The Open-Source NVIDIA Linux Driver Continued Evolving In 2015

Written by Michael Larabel in Display Drivers on 28 December 2015 at 01:00 PM EST. Page 2 of 4. 16 Comments.

This 2015 Nouveau comparison is similar to that of the recent Intel Haswell 2015 retrospective and the evolution of AMD's open-source performance in 2015. The software comparison included:

- Using Ubuntu 14.10 for a look at the Nouveau driver performance at the end of 2014. Ubuntu 14.10 had the Linux 3.16 kernel and Mesa 10.3.2.

- Using Ubuntu 15.10 with the Linux Git kernel with the latest re-clocking patches and Mesa 11.2-devel.

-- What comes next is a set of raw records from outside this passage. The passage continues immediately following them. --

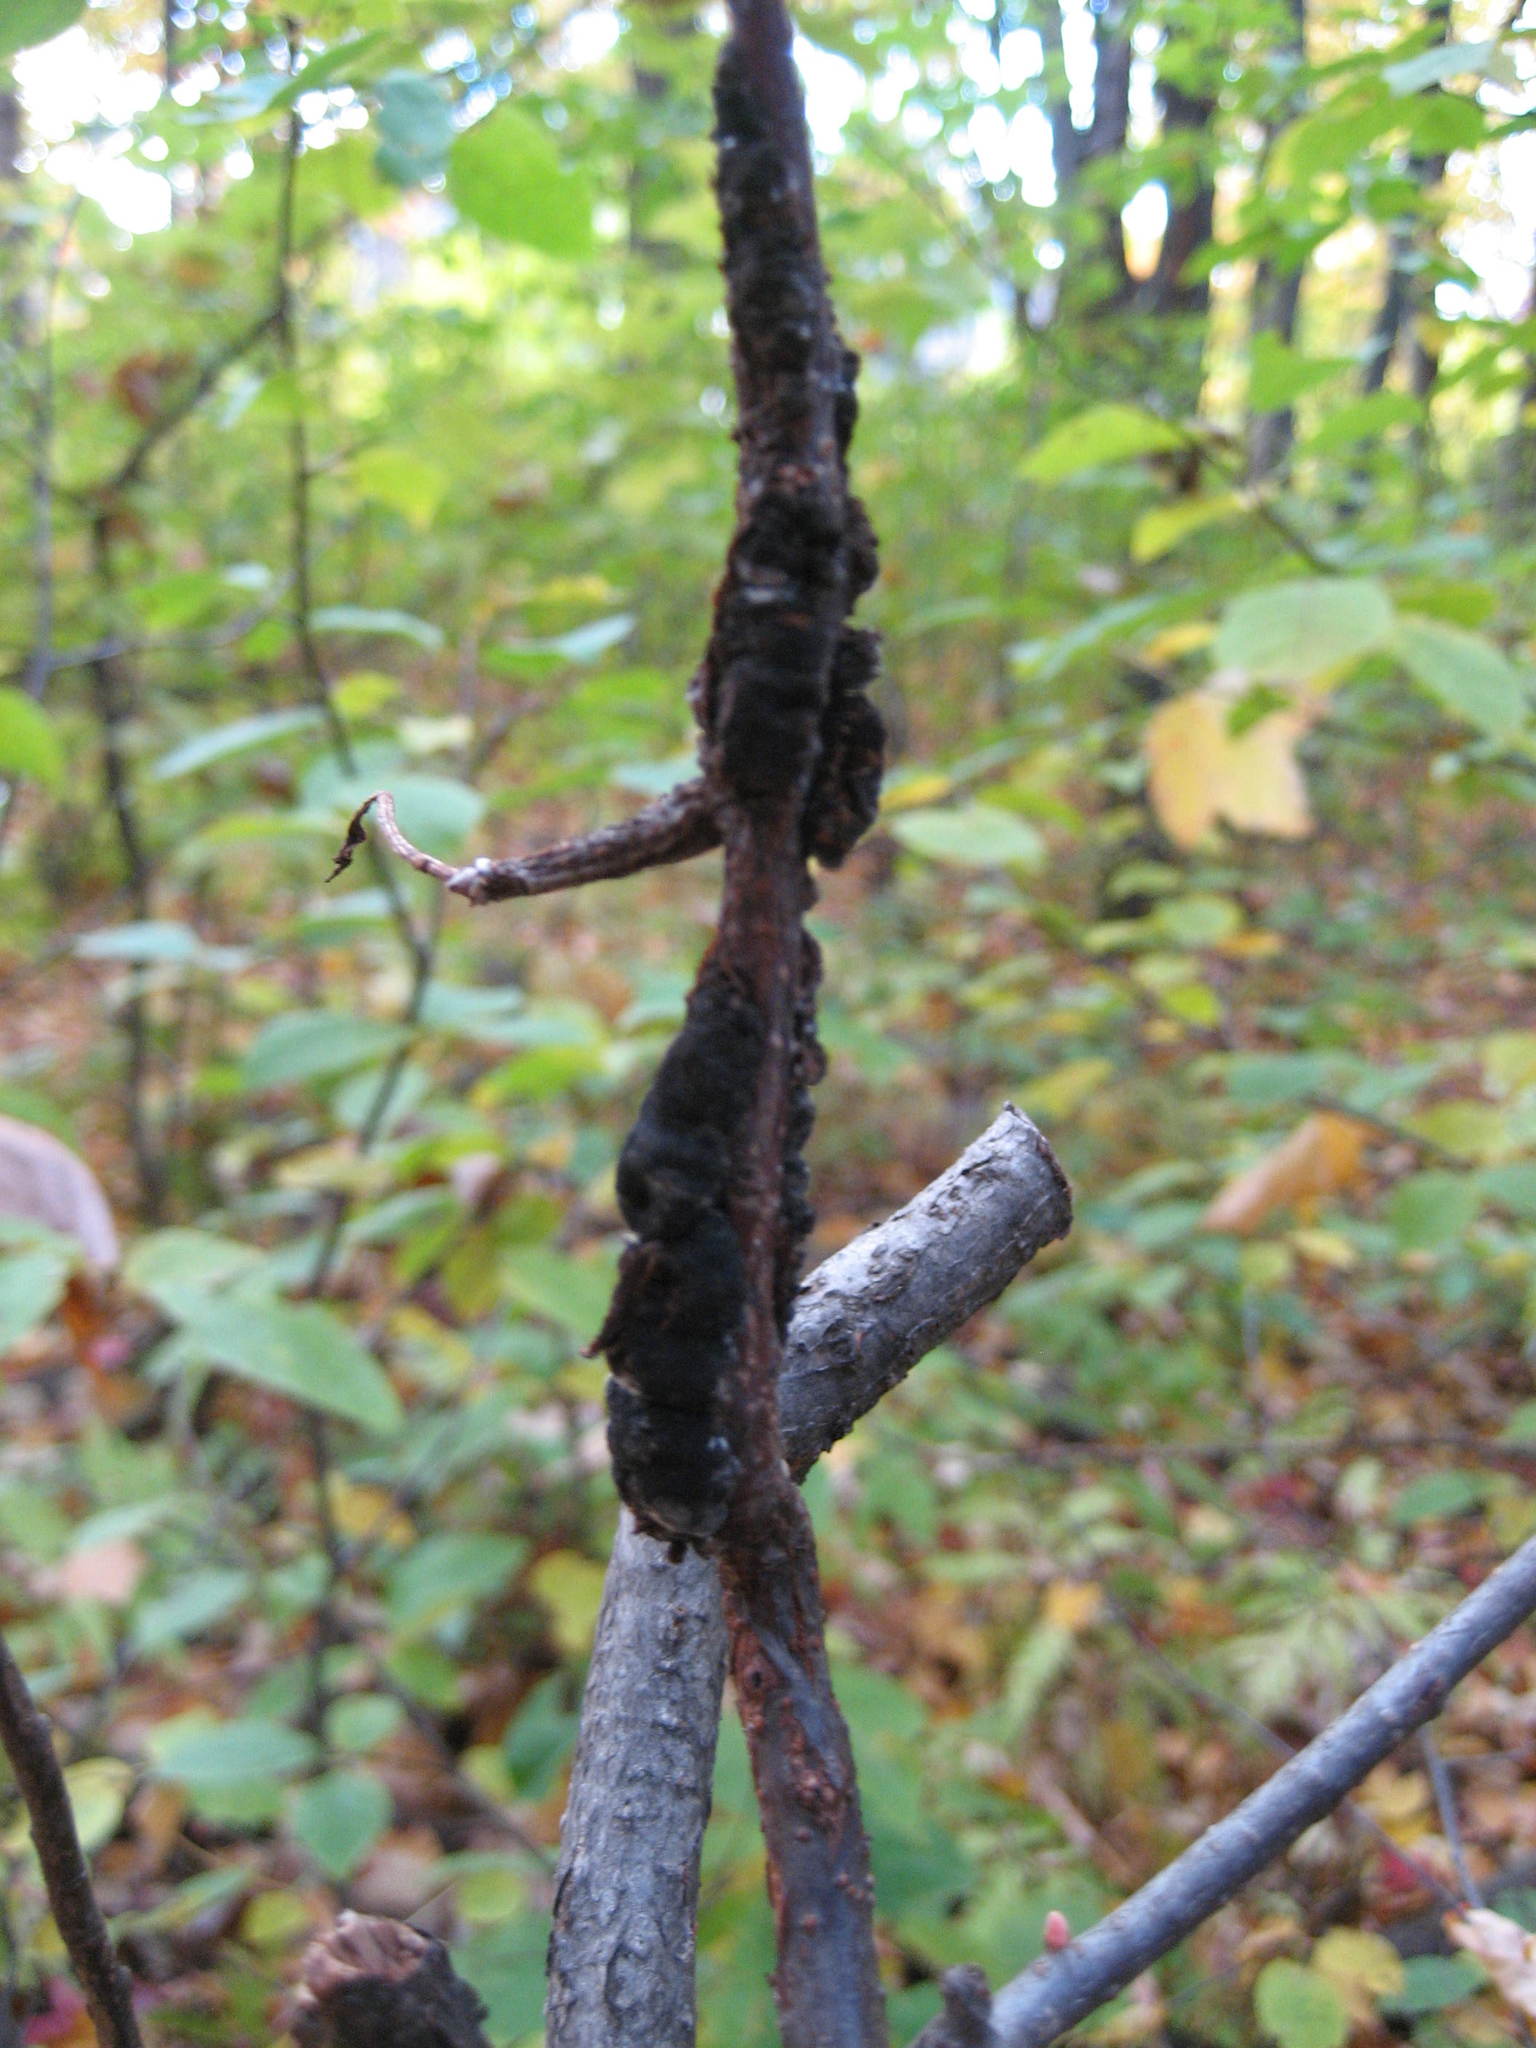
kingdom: Plantae
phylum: Tracheophyta
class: Magnoliopsida
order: Rosales
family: Rosaceae
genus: Prunus
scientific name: Prunus virginiana
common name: Chokecherry
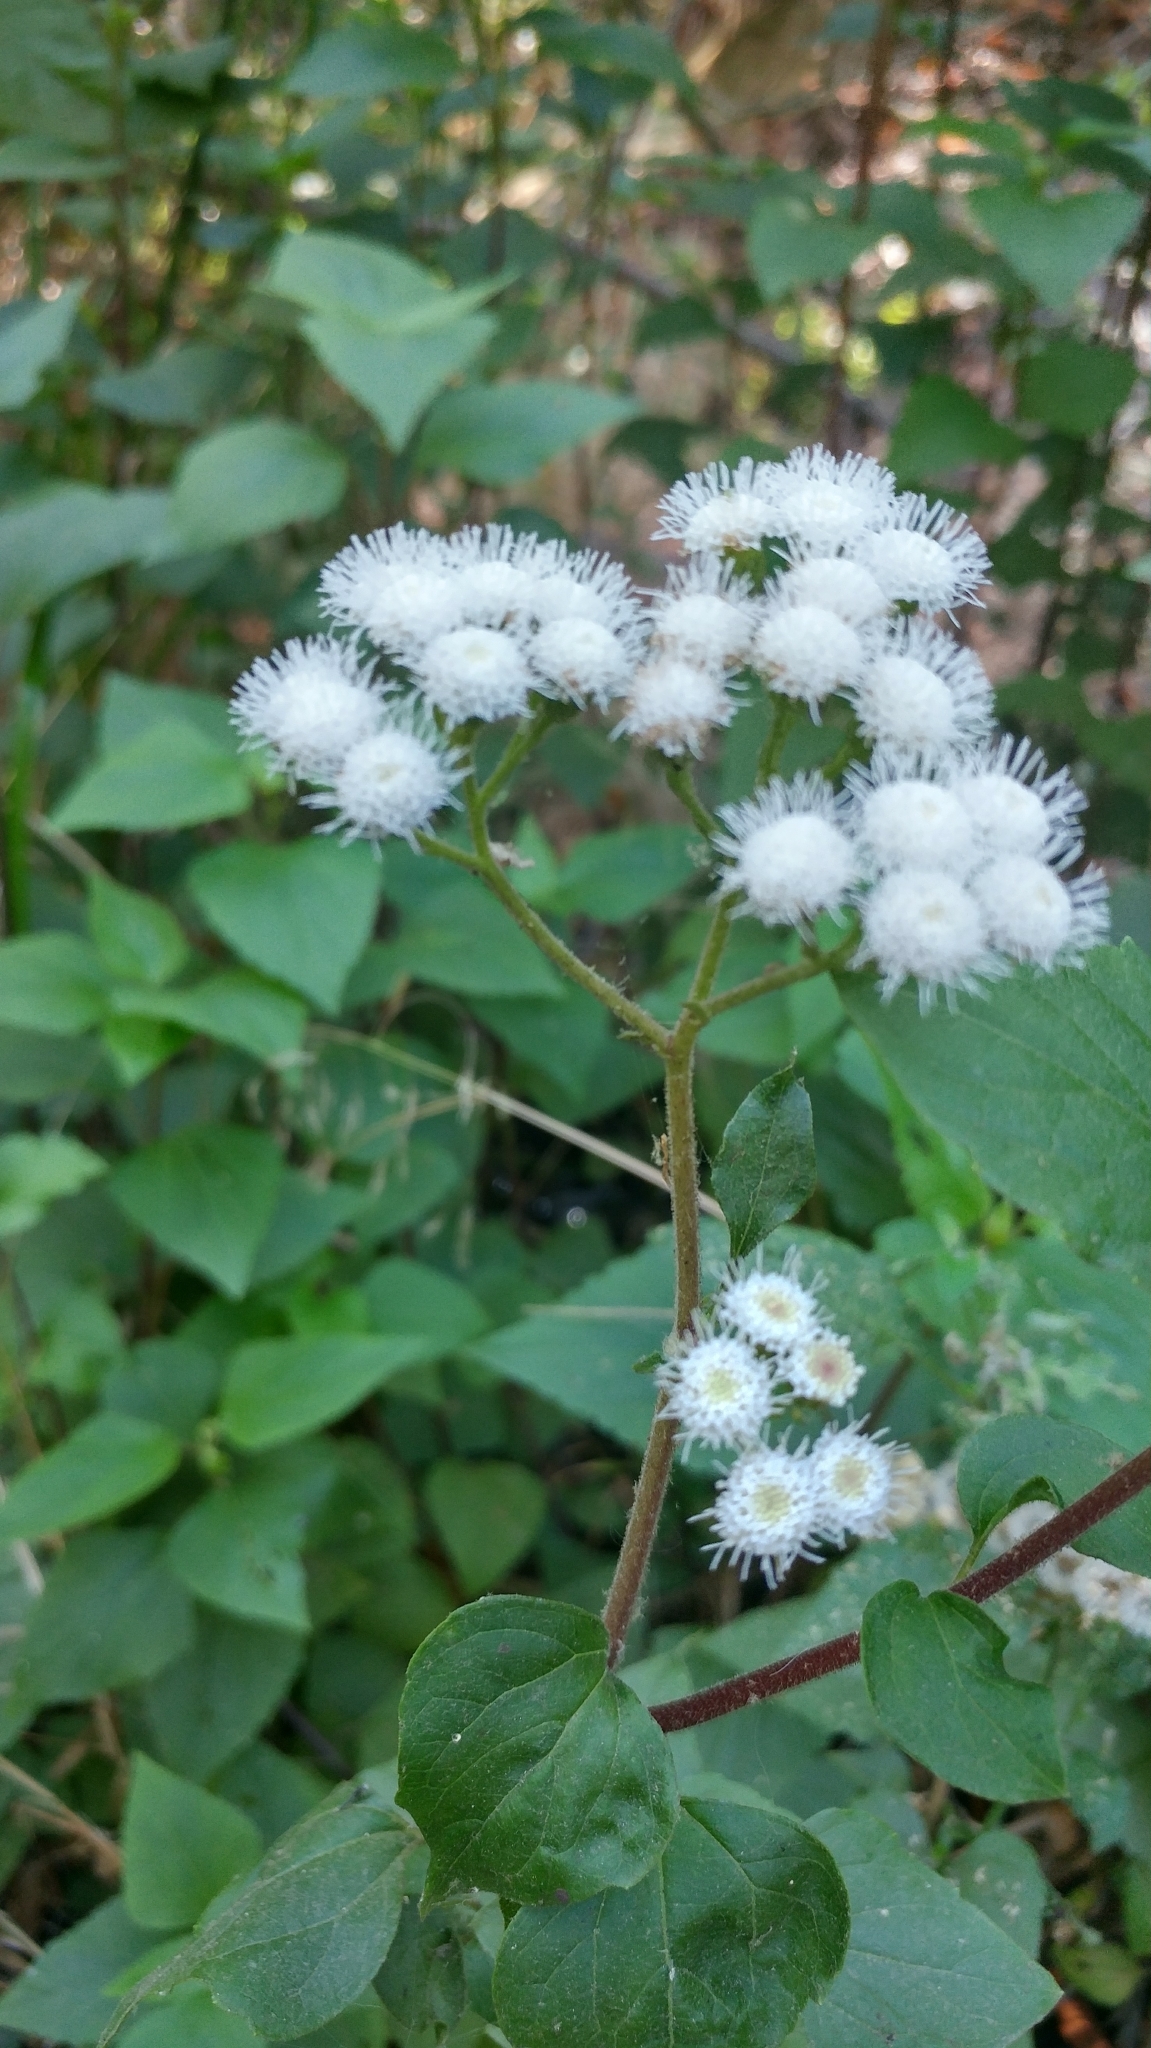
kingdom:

From the Core i7 5960X Haswell-E system, the GeForce GTX 650, GTX 680, GTX 760, and GTX 780 Ti graphics cards were tested. GTX 600/700 series hardware was used since no GTX 900 series graphics card could be tested for lack of Nouveau accelerated support at this time, as mentioned on the previous page. Each graphics card was re-clocked to its highest performance state supported.

All of the OpenGL benchmarks were run via the Phoronix Test Suite. For this end-of 2014 vs. 2015 comparison, only up to OpenGL 3 benchmarks could be used since the OpenGL 4.1 support only arrived over the course of 2015.

NVIDIA 1080p 2014 vs. 2015 Linux

First up with the OpenArena benchmark we see big boosts in performance for all the GTX 650. These differences really come down to the graphics cards being able to re-clock higher with the latest code of being able to run stable at the 0f performance state over 0a. With the GTX 650 there was no difference in performance since with that GPU it was able to re-clock to the 0f performance state successfully since 2014.

NVIDIA 1080p 2014 vs. 2015 Linux

As the results show and I've mentioned recently in other articles, there still is more work to do on the re-clocking front such as with the GTX 780 Ti being slower than lower-end Kepler GPUs since there are still some outstanding issues for select cards / video BIOSes.